The slide toward these end times began when the first telemarketer slid out of the primordial slime. Now, instead of once-thrilling convenience and connection and pleasure, we view our phones — land lines or wireless — with the same unease as a once-cuddly puppy grown into an unpredictable beast that bites the mailman and defies every attempt at house-breaking.

Yet most of us still feed and harbor the devil-dog in our home or in our pocket. A majority of homes stubbornly continue to maintain landlines, either due to a deep fear of missing some vague good news or plain, everyday inertia.

The percentage of traditional phone lines continues to shrivel. Recent CDC data suggest that more than 40 percent of American households have already ditched them. Common sense seems to be propelling the rest of us toward losing those listed numbers.
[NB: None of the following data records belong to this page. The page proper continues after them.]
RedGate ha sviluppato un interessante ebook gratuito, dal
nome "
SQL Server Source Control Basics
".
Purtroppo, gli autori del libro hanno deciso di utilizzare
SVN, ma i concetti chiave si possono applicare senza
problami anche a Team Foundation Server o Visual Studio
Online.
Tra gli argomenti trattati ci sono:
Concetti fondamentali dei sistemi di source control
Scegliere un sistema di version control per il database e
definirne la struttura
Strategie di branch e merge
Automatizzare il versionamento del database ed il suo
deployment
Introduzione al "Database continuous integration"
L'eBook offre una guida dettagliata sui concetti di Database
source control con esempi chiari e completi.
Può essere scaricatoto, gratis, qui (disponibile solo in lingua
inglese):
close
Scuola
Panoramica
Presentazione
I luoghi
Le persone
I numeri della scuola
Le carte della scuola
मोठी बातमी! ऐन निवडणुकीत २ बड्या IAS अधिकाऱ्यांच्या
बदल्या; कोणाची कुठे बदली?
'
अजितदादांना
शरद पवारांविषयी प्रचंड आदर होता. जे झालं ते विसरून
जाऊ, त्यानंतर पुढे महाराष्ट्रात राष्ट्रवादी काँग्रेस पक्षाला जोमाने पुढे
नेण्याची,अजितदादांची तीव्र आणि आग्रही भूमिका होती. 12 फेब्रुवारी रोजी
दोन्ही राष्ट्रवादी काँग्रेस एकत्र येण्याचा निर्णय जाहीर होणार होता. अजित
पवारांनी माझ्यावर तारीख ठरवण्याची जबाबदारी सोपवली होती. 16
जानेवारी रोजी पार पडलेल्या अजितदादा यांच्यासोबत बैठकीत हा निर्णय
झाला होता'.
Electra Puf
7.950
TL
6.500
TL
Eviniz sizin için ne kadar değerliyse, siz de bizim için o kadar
But resorting to cell phones is much less defense against telemarketers than we once hoped. After all, it’s been against federal law to robocall cell phones since 1999.

But how is that working out for you?

The rules require telemarketers to only call cell phones whose owners have explicitly given their permission. (Check the fine print before you click “I agree.”) Yet Russ and I get random calls like clockwork — fewer, perhaps, than on our land line, but their number seems to be accelerating.

Technology enables the pests to stay a step ahead of the agencies that would enforce them. Thanks to VoIP calling, or voice-over-Internet-protocol, it’s possible for one call to reach literally millions in minutes for a fraction of cent each.

Your phone may be able to block some numbers, but that’s not a realistic defense when the automated callers can switch their originating numbers with a few keystrokes. They can force your Caller ID to label them “private callers.” They can “spoof” a number by displaying an area code and number from literally anywhere on earth.

Responding only to known area codes like 701 and 218 no longer helps, since the number that pops up now has no connection to a physical locale. We’ve even received calls that register as “000-000-0000” – clearly from an alien planet.

Weirdest of all, though, is glancing at your caller ID … and seeing your very own number blinking back. Remember those horror movies in which cops trace the threatening mystery call and shout, “It’s coming from upstairs!” Run!

Laws and regulations aren’t going to solve the dilemma. The Federal Trade Commission has shrugged and admitted defeat; the powerful-sounding federal agency’s best hope now seems to be its annual contest inviting the public to come up with solutions.

Beginning in 2012, the agency has awarded substantial prizes to innovators who dream up tools to thwart evil with innovation. The first victor, an app called Nomorobo, promises to intercept and dump automated calls after the first ring, and it’s free. Unfortunately, it currently works with only a limited number of providers. If you use AT&T or Verizon, it may be worth checking out.

A Google search for other solutions turns up pages with headlines like “Rage Against Robocalls” and “Reaching Out to Avoid Someone, Like a Telemarketer or Politician.” They echo the kind of bland advice you’ll find on the FTC’s own website: Keep your number to yourself. Hang up right away. Ignore unknown numbers.

Or consider the most radical, lowest-tech solution of all: Don’t answer the doggone thing. Turn down the ringer and screen your voicemail. From a technical standpoint, this seems akin to telling someone who drives a broken-down clunker, “Get a horse.” Nevertheless, it costs you nothing and it really does work.

No matter how the little voice inside your head shrills, “Pick up the phone” … ignore it. Just keep your fingers crossed that, when you win the Publisher’s Clearinghouse Sweepstakes, they contact you by email.